-- start of GIVEN INFORMATION --
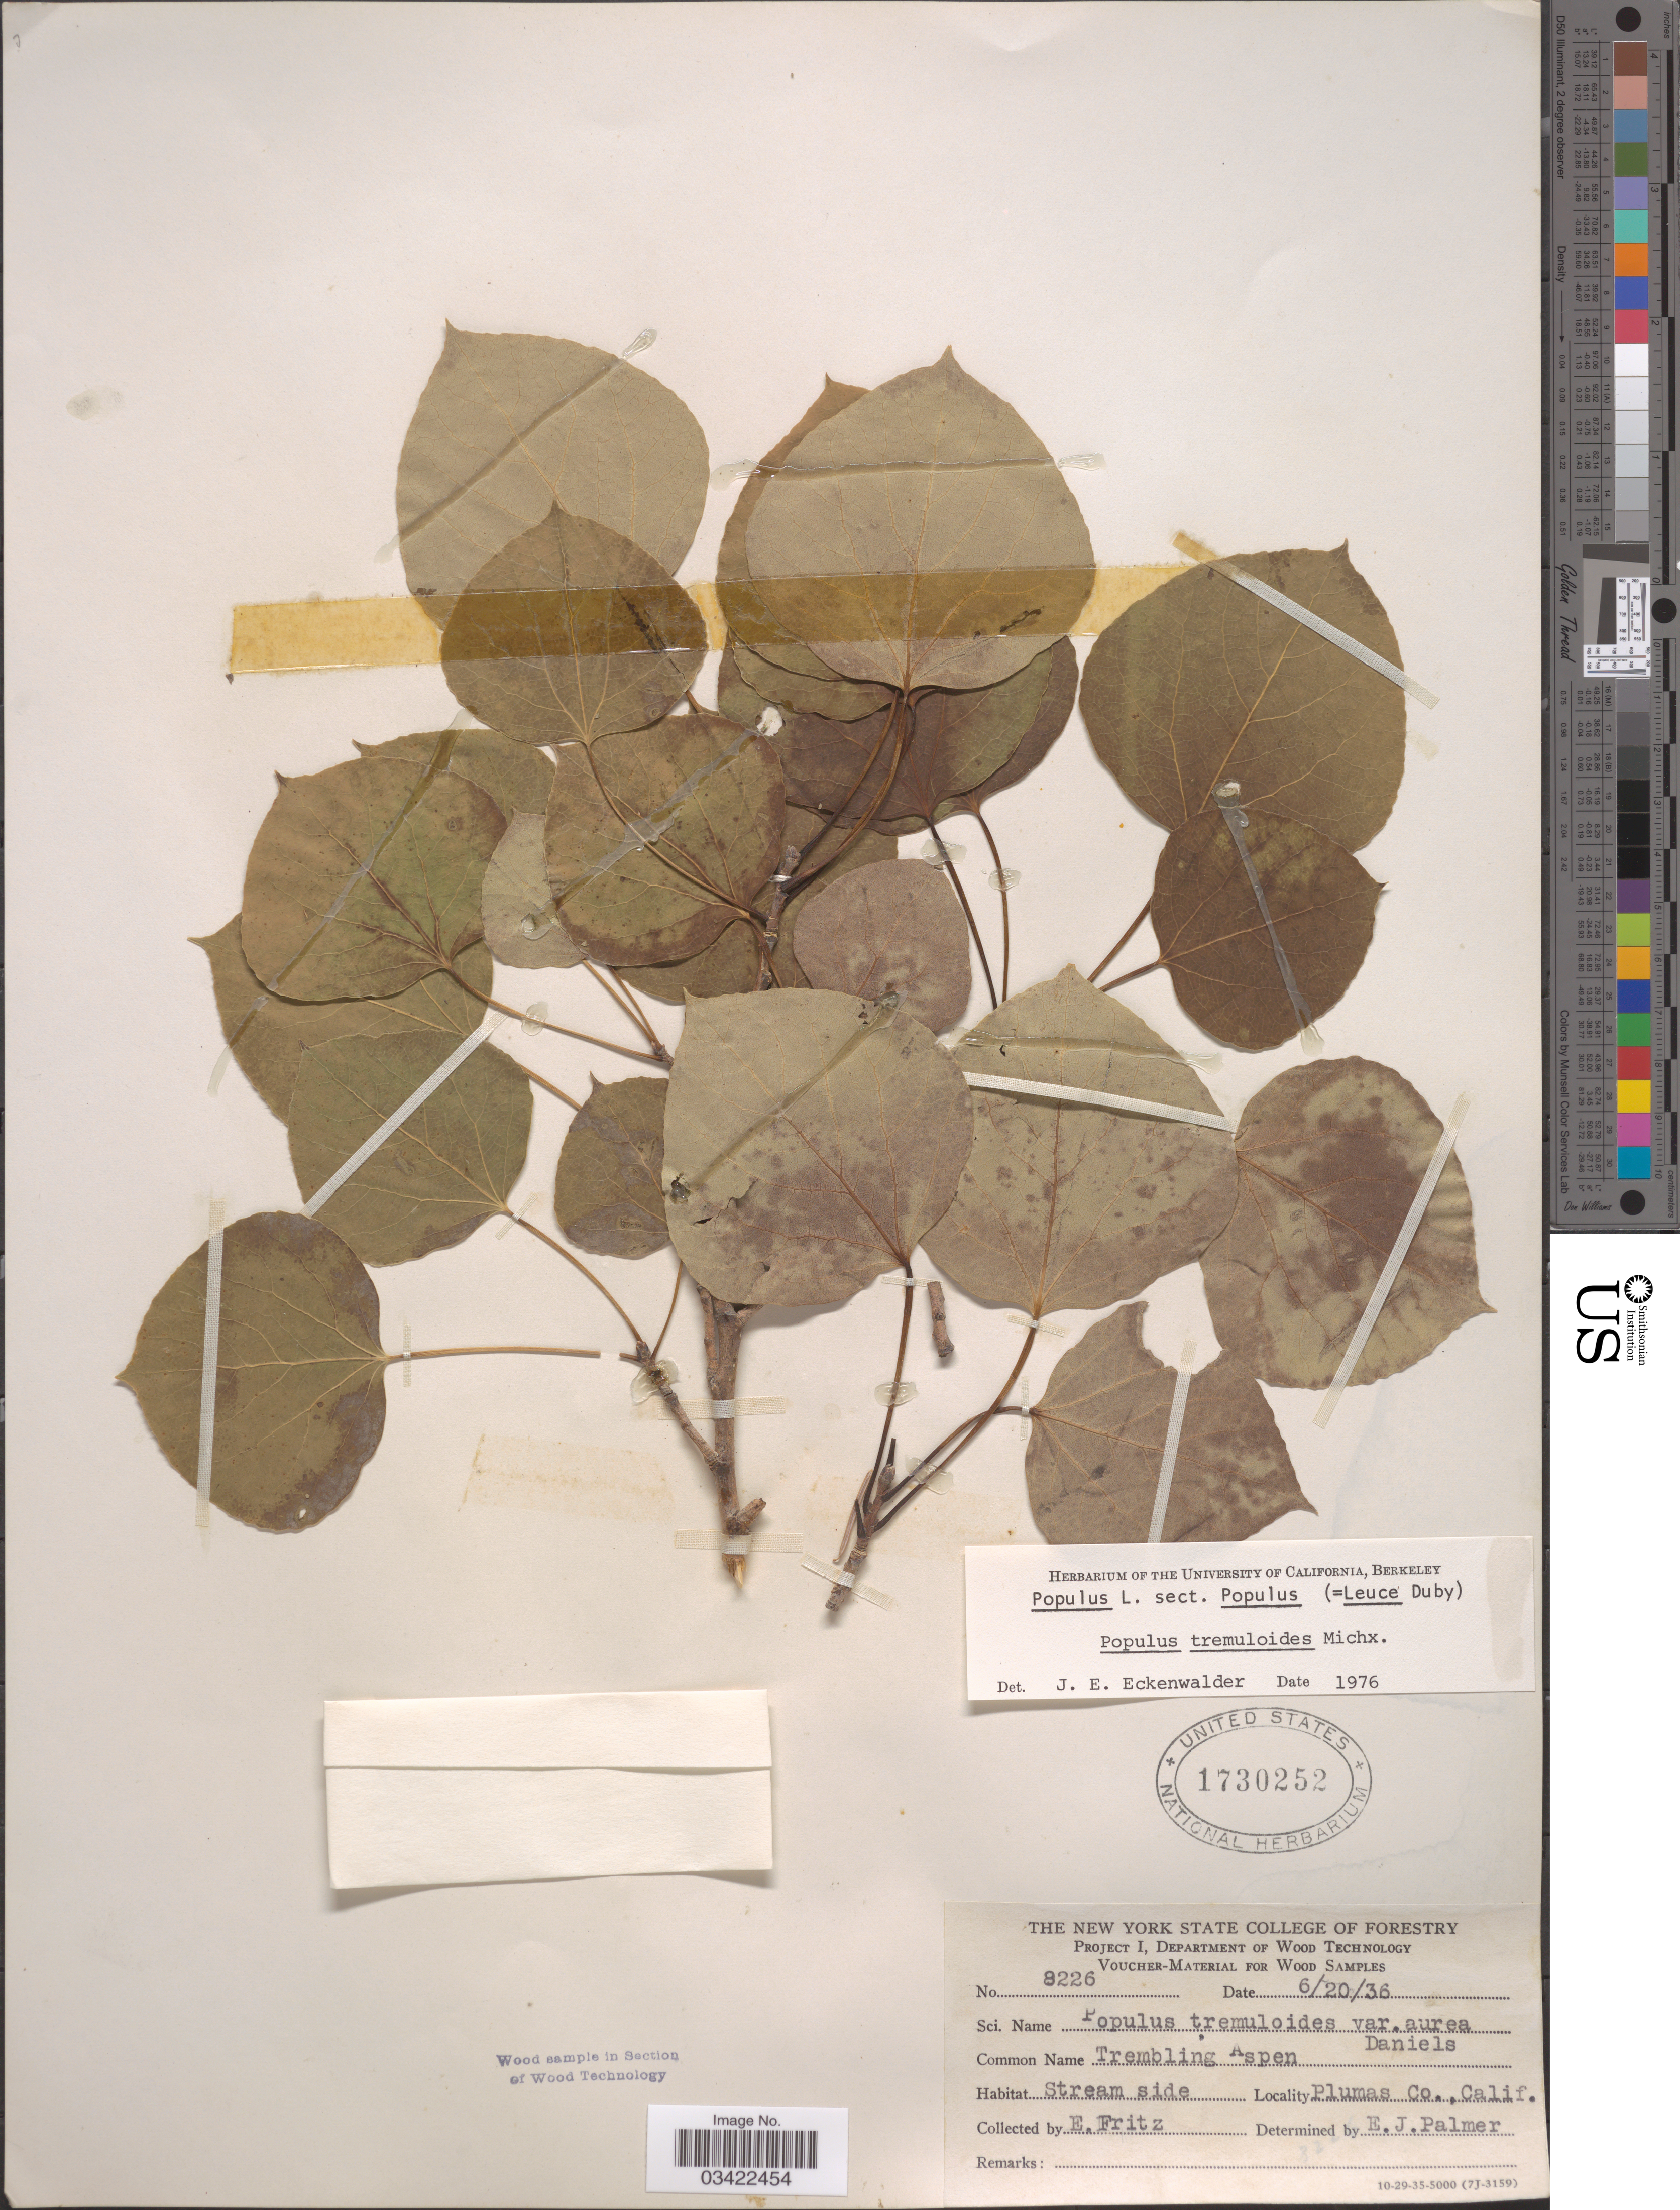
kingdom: Plantae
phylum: Tracheophyta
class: Magnoliopsida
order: Malpighiales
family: Salicaceae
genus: Populus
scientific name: Populus tremuloides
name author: Michx.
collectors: E. Fritz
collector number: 8226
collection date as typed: Transcribed d/m/y: 20/6/36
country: United States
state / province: California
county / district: Plumas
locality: Stream side. Plumas Co.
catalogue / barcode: US 1730252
-- end of GIVEN INFORMATION --
→ **TASK REQUIREMENTS**
Retype all of the data above line for line without changing any character, and leave the picture out.

→ **ANSWER**
kingdom: Plantae
phylum: Tracheophyta
class: Magnoliopsida
order: Malpighiales
family: Salicaceae
genus: Populus
scientific name: Populus tremuloides
name author: Michx.
collectors: E. Fritz
collector number: 8226
collection date as typed: Transcribed d/m/y: 20/6/36
country: United States
state / province: California
county / district: Plumas
locality: Stream side. Plumas Co.
catalogue / barcode: US 1730252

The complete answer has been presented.